Ik kwam er al snel achter dat de iPod een unieke nivelleerder is. Volgens het apparaat, zeker door de shufflefunctie, zijn 'Oh Lori' van de Alessi Brothers, 'Whistle down the wind' van Nick Heyward en 'Pinball' van Brian Protheroe even belangrijk als 'Immigrant song' van Led Zep,'Loaded' van Primal Scream en 'Hey Jude' van The Fab Four. De shuffle werd mijn eigen energiebron, mijn eigen elektriciteit. Hij regelde mijn leven, vergezelde me bij elke stap die ik zette en koos elk nummer dat ik in mijn hoofd kreeg. Ik had weliswaar elk nummer dat hij kon afspelen zelf gekozen, maar ik had hem niet verteld wanneer ik die nummers wilde horen. Oh, mijn god. De shuffle zorgde ervoor dat 'Fly by night' van Roland Kirk gevolgd kon worden door 'Finally' van Ce Ce Peniston, zoals net gebeurde, alsof het de normaalste zaak van de wereld was. Ik zou zelf nooit die keuze hebben gemaakt en ik zal het waarschijnlijk ook nooit doen, maar mijn kleine, chromen vriend zegt dat het helemaal oké is. Jij bent de baas.

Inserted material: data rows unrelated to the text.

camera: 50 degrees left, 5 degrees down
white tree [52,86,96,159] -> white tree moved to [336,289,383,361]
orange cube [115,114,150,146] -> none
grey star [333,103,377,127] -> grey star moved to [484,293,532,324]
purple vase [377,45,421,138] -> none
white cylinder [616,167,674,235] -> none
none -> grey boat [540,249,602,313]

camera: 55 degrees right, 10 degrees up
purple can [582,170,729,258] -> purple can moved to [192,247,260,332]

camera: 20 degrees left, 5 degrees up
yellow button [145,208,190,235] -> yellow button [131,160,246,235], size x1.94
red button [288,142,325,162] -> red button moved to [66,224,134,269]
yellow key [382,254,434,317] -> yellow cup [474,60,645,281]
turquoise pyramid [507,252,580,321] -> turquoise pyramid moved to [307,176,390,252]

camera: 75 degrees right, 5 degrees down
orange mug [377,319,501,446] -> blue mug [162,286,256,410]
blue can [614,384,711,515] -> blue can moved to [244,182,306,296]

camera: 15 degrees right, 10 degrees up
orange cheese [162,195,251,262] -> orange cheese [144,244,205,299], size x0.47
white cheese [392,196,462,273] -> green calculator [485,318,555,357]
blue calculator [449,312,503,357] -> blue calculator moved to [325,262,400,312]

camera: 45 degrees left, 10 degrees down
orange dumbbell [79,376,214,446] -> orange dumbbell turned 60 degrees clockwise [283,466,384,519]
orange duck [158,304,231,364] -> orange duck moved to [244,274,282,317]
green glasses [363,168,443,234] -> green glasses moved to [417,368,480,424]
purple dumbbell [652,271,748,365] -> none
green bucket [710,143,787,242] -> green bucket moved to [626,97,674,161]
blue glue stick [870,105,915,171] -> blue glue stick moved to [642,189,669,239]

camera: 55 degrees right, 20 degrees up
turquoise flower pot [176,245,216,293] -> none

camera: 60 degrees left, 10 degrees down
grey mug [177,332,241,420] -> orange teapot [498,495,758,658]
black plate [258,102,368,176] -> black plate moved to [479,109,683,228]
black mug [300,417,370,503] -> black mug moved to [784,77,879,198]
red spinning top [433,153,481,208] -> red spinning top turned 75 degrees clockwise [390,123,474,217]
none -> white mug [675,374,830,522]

Ben ik een beter mens? Nou, ik ben zeker veranderd, ben zelfs bijna een prediker geworden, maar dan van de geneugten van het chroom. Waar ik voorheen onbeschoft en afstandelijk was, ben ik nu rustig, bijna devoot. Vraag me het maakt niet uit wat over de iPod en ik lui je de oren van je kop. Vraag me naar 'My Top Rated' en 'Recently Played' of het plezier van mijn Smart Playlists en ik hou niet op voordat je mijn iPod in mijn mond stopt. Ik ben iemand geworden die je op feestjes moet mijden (zelfs meer dan anders), iemand die niet te vertrouwen is met technische informatie. Waarom? Omdat ik het zeker opslurp en doorgeef. Ik kan het iemand vertellen en als je pech hebt, ben jij die iemand. Ik ben de iBore, de man die zich heeft ingekocht in de droom van Steve Jobs alsof het zijn eigen droom was. Dus, ja, je zou kunnen zeggen dat ik veranderd ben. Ten goede? Dat weet ik niet zeker. Het is een obsessie die ik heb gehad sinds mijn jongensjaren, die opnieuw is aangewakkerd tot het punt dat die al mijn vrije tijd opslurpt met een Pacman-achtige intensiteit. Ik ben niet alleen verplicht aan een gecomputeriseerde jukebox die niet groter dan een mobiele telefoon is, maar ook mijn verwachtingen van het apparaat zijn buiten proportie. De iPod is een bodemloze put, een zwart gat met ongelimiteerde dimensies, een hobby die geen grenzen kent. Zoals een andere liefhebber zei nadat hij zijn eigen initiatierite achter de rug had, die ongeveer even lang duurde als die van mij, ongeveer zes maanden: 'De rol van platen verandert als je digitaal gaat. Ze verdwijnen naar de achtergrond. Je platen en cd's waren ooit het belangrijkste. Nu zijn ze in computertaal je back-up, die klaarstaat voor het geval dat je digitale bibliotheek een catastrofale ramp overkomt. Zij zijn de dingen die je leest terwijl je luistert en wacht op een doos die groot genoeg is om elk nummer op te slaan dat ooit is opgenomen.'
Ben ik dus veranderd? Misschien, zoals John Lennon ooit zei, 'forever, not for the better'.
Maar ik wist zeker dat ik verslaafd was.